Missouri Court Rejects Claim Against City For "Lost" Documents

In a departure from other court decisions pertaining to electronic public records, the Missouri Court of Appeals declined to sanction city government officials for failing to produce certain email messages requested by a citizens group.

In Concerned Citizens for Crystal City v. City of Crystal City, ---S.W.3d---, 2010 WL 4195827 (Mo. App. E.D.), the Concerned Citizens for Crystal City (“CCCC”) opposed the City’s approval of a redevelopment plan that would turn an abandoned glass factory into an iron smelter. During a protracted discovery battle, CCCC pointed to several instances of discovery violations that it alleged were prejudicial.  The group was particularly incensed by the Mayor’s and the City Clerk’s failure to produce certain emails.  The Court of Appeals affirmed the trial court’s decision to deny CCCC’s request for sanctions against the City, noting that “the emails at issue were few in number.”  The Court acknowledged that the documents had not been retained either electronically or in hard copy.  The Court accepted the City’s explanation of the missing emails: “[T]hey cannot find them, they do not have them, and nothing was done intentionally, or in an effort to hide them.”

* **To do**
• a. In the text provided on the Missouri court ruling, reproduce the passage from "Missouri Court Rejects" up to and including "a citizens group.".
• b. Take the article on the Missouri court ruling further, starting right after its final sentence.

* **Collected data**
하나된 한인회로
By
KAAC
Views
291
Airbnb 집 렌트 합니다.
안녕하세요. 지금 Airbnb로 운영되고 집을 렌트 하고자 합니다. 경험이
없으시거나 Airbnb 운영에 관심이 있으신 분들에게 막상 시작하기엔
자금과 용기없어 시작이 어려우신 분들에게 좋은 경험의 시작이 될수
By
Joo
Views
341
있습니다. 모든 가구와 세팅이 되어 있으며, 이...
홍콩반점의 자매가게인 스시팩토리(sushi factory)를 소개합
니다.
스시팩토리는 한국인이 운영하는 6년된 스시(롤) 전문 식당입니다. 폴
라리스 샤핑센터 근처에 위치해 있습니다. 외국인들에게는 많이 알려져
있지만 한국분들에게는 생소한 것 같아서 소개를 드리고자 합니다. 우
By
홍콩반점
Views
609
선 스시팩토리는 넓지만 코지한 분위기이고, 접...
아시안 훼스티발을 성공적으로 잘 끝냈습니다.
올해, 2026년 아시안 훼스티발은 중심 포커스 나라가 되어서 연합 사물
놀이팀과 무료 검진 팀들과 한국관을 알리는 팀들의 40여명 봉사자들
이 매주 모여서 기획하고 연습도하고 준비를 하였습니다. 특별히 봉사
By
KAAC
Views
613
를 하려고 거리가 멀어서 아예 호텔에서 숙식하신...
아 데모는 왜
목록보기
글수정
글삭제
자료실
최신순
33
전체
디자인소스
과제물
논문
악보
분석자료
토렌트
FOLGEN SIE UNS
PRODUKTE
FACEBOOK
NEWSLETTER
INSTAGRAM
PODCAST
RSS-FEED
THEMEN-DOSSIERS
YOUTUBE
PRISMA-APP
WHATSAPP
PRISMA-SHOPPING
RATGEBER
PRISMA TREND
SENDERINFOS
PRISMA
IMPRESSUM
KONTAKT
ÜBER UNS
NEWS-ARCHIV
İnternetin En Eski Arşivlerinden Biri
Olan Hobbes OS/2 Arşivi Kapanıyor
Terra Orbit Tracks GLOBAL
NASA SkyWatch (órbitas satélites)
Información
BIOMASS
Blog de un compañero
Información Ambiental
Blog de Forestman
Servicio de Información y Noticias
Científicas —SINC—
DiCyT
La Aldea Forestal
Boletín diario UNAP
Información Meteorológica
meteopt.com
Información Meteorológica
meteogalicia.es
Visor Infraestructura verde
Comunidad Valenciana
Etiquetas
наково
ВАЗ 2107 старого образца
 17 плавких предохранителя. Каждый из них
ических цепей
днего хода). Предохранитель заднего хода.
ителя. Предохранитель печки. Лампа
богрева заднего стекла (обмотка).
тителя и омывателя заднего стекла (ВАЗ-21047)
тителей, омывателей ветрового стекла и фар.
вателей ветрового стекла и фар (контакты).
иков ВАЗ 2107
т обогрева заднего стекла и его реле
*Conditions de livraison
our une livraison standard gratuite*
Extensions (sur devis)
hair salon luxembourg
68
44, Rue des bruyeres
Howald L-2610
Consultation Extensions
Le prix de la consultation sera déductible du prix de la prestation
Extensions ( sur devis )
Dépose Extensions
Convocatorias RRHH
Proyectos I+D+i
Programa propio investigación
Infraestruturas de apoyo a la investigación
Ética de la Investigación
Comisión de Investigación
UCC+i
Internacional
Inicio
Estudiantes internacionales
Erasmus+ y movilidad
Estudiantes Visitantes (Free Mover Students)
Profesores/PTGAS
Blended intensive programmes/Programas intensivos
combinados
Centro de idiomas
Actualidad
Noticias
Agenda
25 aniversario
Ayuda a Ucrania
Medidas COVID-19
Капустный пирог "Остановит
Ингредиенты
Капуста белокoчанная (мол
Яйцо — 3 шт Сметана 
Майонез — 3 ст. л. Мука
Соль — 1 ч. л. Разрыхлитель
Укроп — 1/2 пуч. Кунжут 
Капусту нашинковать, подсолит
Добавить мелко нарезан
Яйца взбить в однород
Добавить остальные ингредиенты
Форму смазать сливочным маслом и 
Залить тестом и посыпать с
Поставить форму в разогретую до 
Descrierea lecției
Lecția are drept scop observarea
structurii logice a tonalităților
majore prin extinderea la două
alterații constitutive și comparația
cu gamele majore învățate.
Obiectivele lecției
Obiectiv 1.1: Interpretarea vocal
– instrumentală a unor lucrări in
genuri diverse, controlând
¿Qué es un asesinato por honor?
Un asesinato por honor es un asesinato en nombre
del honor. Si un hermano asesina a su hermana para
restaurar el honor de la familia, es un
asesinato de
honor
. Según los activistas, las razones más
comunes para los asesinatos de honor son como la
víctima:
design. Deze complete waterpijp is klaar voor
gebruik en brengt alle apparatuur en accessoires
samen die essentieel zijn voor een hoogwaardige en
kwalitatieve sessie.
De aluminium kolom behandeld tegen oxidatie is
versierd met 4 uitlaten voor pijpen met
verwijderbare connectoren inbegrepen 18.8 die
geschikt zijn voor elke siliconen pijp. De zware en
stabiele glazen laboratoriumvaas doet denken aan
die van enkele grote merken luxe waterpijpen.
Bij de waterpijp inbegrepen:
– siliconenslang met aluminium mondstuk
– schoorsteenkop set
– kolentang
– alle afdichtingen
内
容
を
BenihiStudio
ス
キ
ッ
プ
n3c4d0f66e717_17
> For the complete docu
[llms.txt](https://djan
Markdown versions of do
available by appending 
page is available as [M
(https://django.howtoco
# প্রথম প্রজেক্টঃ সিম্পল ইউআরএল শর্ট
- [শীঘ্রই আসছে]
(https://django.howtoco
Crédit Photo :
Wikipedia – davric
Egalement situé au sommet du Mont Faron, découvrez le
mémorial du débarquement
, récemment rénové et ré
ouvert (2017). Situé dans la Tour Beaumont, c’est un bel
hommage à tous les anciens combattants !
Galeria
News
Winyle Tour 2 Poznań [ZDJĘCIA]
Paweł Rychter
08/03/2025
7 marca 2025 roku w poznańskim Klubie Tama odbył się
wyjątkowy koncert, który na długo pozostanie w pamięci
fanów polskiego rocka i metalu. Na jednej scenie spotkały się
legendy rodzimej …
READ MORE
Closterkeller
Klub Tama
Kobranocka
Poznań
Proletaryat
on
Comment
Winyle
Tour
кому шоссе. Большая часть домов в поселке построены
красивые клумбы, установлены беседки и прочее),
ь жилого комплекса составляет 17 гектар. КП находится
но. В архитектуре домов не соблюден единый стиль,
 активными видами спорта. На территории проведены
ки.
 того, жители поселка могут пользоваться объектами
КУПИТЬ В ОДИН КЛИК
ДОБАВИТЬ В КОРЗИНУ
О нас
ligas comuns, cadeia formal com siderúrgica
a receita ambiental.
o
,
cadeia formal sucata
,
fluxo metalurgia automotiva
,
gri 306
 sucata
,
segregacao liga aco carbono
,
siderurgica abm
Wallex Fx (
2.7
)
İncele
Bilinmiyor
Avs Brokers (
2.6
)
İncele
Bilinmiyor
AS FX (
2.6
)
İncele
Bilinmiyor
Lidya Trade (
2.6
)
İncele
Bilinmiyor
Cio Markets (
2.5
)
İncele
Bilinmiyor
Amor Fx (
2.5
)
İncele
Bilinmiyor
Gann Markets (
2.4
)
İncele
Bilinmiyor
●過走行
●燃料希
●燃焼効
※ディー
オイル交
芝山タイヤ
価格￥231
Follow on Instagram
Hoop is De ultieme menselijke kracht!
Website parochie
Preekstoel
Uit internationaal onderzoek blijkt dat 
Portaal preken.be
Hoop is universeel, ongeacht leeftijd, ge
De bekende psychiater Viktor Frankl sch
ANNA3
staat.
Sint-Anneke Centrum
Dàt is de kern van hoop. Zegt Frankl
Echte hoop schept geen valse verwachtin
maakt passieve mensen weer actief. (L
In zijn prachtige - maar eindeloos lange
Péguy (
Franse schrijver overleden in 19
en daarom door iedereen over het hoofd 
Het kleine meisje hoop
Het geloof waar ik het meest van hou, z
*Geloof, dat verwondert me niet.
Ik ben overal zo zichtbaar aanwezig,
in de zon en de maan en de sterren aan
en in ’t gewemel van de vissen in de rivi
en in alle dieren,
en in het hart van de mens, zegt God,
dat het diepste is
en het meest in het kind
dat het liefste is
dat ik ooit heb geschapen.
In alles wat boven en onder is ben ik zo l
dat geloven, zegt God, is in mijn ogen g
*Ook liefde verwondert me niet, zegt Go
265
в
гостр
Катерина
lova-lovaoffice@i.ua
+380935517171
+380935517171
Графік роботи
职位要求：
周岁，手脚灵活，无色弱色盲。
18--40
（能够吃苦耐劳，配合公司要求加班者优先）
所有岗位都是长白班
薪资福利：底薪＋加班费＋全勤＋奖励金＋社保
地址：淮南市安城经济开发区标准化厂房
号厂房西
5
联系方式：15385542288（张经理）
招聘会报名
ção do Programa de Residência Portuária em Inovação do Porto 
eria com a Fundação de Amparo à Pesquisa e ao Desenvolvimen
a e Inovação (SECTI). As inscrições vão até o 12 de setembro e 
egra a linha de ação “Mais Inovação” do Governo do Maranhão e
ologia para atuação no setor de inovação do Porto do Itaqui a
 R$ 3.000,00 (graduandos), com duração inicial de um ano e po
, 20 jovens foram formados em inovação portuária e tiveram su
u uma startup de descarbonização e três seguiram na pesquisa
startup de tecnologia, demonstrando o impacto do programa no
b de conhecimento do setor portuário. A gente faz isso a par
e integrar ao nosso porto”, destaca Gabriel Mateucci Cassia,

* **Task answers**
• a.
Missouri Court Rejects Claim Against City For "Lost" Documents

In a departure from other court decisions pertaining to electronic public records, the Missouri Court of Appeals declined to sanction city government officials for failing to produce certain email messages requested by a citizens group.

• b.
This decision can be contrasted with O’Neill v. City of Shoreline, ---Wn.2d---, ---P.3d---, 2010 WL 3911347, a recent case decided by the Washington Supreme Court.  In O’Neill, the Court found that metadata can be a public record and is subject to disclosure under Washington’s Public Records Act.  The O’Neill decision essentially requires that emails and other electronic documents need to be preserved in their original electronic forms, as paper copies will no longer be sufficient.  Even if only a small number of records is at issue (a single email was central to the O’Neill case), proper preservation is essential.  The Missouri Court of Appeals appears to condone a “best efforts” approach to preservation of electronic records, while the Washington Supreme Court has imposed strict penalties and even proposed searching the hard drive of a government official’s personal computer to locate and obtain an electronic public record in its native form.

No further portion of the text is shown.